Fiction
| Flash
The Moon and What You Get Back
She tells me our tip percentage is all about our mindset, even though people don’t tip well at brunch.
My friend at work tells me she can manifest money. We work in a restaurant on the weekends, serving omelets, Bennys, French toast. She is a Russian woman in her early forties and is the kind of person who credits the moon with any emotion she feels.
She tells me our tip percentage is all about our mindset, even though people don’t tip well at brunch. Don’t ask me why; it’s been like this at every restaurant I’ve worked in. Something about the eggs and the hollandaise and the weekend-morning lineups incline customers to tip 10 percent in an overpriced city where the norm is a solid 20.

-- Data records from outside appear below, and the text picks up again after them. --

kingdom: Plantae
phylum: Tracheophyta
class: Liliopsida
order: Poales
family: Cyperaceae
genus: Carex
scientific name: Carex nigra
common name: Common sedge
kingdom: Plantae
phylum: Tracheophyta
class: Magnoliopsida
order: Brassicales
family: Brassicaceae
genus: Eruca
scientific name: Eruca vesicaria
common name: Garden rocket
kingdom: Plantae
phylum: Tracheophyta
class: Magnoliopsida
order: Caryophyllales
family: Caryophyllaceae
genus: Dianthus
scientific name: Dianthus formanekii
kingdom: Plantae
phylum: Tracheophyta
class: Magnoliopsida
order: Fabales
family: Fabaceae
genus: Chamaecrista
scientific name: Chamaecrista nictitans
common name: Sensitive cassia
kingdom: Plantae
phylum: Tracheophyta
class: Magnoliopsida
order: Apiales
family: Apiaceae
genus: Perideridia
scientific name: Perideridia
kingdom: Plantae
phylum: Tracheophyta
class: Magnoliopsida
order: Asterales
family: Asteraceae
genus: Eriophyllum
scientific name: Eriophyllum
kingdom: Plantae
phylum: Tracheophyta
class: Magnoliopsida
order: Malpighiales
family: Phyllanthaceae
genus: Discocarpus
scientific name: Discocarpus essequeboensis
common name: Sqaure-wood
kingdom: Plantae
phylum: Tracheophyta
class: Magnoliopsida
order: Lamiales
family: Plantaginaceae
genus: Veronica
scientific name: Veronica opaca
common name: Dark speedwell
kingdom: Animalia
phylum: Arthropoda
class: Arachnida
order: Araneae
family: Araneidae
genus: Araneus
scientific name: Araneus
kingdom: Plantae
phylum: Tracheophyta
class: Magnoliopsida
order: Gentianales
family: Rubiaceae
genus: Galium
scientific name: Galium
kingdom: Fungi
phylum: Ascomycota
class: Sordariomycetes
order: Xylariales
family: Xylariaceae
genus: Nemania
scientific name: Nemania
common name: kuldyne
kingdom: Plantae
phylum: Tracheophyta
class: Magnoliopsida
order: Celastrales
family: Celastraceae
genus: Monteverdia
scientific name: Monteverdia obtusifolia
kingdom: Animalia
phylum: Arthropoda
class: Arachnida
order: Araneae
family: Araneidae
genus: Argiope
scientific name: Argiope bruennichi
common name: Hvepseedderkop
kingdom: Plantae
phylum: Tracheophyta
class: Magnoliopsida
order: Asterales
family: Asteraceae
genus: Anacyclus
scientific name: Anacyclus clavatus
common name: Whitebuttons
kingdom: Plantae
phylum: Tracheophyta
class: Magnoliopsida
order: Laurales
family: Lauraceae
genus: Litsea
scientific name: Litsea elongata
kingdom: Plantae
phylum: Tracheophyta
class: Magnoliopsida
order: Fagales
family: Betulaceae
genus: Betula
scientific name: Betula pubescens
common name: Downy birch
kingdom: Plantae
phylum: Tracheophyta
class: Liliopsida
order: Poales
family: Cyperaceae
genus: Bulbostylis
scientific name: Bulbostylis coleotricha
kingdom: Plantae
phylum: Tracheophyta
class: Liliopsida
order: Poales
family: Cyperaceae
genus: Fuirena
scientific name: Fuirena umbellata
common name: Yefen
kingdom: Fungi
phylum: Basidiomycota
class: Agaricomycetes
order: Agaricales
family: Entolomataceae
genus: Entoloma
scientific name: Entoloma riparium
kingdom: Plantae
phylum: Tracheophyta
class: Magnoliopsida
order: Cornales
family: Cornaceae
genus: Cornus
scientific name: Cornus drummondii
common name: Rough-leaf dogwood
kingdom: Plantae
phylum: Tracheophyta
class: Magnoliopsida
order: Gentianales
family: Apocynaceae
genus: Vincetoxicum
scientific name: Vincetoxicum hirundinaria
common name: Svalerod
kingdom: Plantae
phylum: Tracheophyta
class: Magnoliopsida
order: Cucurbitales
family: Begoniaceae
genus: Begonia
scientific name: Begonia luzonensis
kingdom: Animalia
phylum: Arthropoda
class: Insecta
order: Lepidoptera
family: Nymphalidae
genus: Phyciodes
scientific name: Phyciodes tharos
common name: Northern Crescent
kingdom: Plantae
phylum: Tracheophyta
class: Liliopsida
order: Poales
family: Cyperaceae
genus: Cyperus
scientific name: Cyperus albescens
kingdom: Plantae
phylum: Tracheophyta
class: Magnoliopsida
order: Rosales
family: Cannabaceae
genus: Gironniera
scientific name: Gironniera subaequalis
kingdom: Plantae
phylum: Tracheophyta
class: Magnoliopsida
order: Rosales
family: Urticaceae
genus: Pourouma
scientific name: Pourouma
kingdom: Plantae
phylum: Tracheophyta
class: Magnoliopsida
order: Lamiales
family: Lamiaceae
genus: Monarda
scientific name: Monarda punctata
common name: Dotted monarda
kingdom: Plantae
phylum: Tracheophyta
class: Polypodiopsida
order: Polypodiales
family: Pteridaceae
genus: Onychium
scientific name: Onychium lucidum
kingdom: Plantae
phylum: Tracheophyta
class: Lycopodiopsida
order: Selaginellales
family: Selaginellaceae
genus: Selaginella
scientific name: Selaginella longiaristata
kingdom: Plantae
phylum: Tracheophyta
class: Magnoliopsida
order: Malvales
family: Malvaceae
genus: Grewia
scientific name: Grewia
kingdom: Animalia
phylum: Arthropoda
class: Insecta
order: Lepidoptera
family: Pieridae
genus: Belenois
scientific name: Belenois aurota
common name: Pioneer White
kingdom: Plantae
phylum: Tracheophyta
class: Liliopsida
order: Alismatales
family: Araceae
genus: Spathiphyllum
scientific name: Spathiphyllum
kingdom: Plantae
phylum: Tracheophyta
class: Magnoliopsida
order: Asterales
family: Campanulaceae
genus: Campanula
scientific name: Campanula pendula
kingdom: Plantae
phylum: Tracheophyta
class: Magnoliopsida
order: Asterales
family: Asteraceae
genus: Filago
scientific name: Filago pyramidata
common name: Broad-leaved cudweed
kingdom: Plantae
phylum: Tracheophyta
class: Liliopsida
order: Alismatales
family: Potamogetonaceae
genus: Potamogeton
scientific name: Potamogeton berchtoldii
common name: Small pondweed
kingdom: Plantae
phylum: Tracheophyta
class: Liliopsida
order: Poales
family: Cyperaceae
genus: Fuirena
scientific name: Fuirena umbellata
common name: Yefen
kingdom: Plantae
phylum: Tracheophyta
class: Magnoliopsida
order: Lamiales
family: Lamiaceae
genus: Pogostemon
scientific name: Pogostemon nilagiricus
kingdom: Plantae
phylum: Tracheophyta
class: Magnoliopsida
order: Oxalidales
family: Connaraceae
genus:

My server friend tells me that what you think in the world comes back to you in a literal sense. She describes a time where she didn’t have much money, but she got herself a massage anyway. And on her walk home from the parlor, she’d been feeling bad about the expense, and then, floating along the sidewalk, she found a hundred-dollar bill. This—she argues—is proof that money is energy, and when you give yourself the things you need, the world rewards you. Part of me thinks she is full of shit, but then part of me also thinks that it makes sense in a self-fulfilling prophecy kind of a way that what you put out is what you get back.
I like my coworker, even though she takes too many smoke breaks, hates filling the water bottles, and makes me lift anything that’s heavy. She’s not afraid to make fun of me, and I’m not afraid to make fun of her. Sometimes I gently tease her—I mimic her lilt and the movement of her hands and pretend to speak in her wise, certain tone about the phases of the moon. She always laughs loudly in return.
Until recently, I’d been sharing a bed with an ex. The relationship ended when I was having trouble sleeping, partially because I was insecure, but mostly because the moon was shining so brightly one night through her apartment’s curtainless window. I tossed, got up to put on lip chap, grabbed a sip of water. When I got back into her bed, I wished she would wrap her arms around me. Instead, she said I was being annoying and told me to leave. It was 4 a.m. The city was quiet. I walked to my apartment, and the moon lit the sidewalk like a bright bulb—one of those motion-sensor spotlights that raccoons always trigger in the backyards of people who own their homes. That night, the moon was almost full, but not quite—a waning gibbous. Gibbous is a pretty funny word if you think about it—like a monkey.
After work finishes, my coworker comes over to my house. We climb up onto my roof using a sketchy, molding ladder on the back porch. We sit, shielded from the street, behind the dark side of a Mark’s Work Wearhouse billboard. The streetlights are meshing with the stars, and we lie our backs down against the tarmac-like shingles and look up at the sky—at the moon.
“Is it full?” I ask.
“I think so,” she answers. We keep looking up.
“One time I went to an art show,” I tell her, “and the artist had made all these moons out of what I thought was ceramic and papier-mâché. Only they were broken, cracked like eggshells all over the floor of the gallery.”
“Interesting,” she says.
“The artist told me it had something to do with failure—I liked them.”
“They weren’t ceramic?”
“I thought so, but when I asked the artist what they were made of, she said they were something called Hydrocal, which I think is calcium.”
“Like our bones?”
“Yeah, I think, but maybe more like cement.”
We’re quiet for a minute.
“I’m glad the moon is full tonight,” she says.
“Yeah, me too.”
“I think it means relief is coming—we’ll both let something go.”
I think then of the artist and her cracked moon husks, how the pieces littered the floor. It really did remind me of broken eggs. Then I imagine how, in the morning, I would like an egg to eat. I’ll make myself a hard-boiled one. I can almost feel the solid whack I will give it with my spoon—how I will fracture the small moon of its shell. I’ll peel the pieces, let them fall away.